[THE TASK] The listing below holds a line with "middle dip: (327, 81)" and a line with "thumb mcp: (142, 278)". Reproduce those two lines exactly, plus everything between them.

[DATA PROVIDED]

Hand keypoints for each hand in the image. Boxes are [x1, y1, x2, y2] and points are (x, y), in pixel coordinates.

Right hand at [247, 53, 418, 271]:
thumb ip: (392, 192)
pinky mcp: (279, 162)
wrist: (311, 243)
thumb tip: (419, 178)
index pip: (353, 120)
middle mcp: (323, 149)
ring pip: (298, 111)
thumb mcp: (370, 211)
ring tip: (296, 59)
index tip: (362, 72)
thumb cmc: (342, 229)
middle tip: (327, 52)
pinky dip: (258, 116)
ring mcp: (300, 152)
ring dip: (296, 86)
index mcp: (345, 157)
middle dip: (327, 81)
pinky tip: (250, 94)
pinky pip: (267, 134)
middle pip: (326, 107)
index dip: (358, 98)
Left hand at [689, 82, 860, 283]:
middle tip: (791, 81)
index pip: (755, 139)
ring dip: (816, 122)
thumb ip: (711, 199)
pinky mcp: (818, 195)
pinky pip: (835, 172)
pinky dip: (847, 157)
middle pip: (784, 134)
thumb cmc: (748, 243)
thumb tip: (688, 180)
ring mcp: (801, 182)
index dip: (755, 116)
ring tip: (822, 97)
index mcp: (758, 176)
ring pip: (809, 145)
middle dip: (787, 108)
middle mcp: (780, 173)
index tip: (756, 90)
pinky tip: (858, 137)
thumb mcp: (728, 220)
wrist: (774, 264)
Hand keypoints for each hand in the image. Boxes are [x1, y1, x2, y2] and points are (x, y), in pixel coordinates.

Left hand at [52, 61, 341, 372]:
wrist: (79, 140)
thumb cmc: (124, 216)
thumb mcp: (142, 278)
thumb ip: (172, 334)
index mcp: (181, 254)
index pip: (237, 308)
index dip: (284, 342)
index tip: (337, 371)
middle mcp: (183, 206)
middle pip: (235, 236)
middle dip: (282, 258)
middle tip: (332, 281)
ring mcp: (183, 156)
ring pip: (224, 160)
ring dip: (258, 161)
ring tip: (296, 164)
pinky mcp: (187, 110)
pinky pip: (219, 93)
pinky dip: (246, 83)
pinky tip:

[ANSWER SPACE]
middle dip: (327, 81)
pinky tip: (250, 94)
pinky pip: (267, 134)
middle pip: (326, 107)
index dip: (358, 98)
Left hand at [689, 82, 860, 283]:
middle tip: (791, 81)
index pip: (755, 139)
ring dip: (816, 122)
thumb ip: (711, 199)
pinky mcp: (818, 195)
pinky pip: (835, 172)
pinky dip: (847, 157)
middle pip: (784, 134)
thumb cmc: (748, 243)
thumb tip: (688, 180)
ring mcp: (801, 182)
index dip: (755, 116)
ring tip: (822, 97)
index mcp: (758, 176)
ring pip: (809, 145)
middle dip: (787, 108)
middle mcp: (780, 173)
index tip: (756, 90)
pinky tip: (858, 137)
thumb mcp: (728, 220)
wrist: (774, 264)
Hand keypoints for each hand in the image. Boxes are [x1, y1, x2, y2] and points are (x, y), in pixel coordinates.

Left hand at [52, 61, 341, 372]:
wrist: (79, 140)
thumb cmc: (124, 216)
thumb mcp: (142, 278)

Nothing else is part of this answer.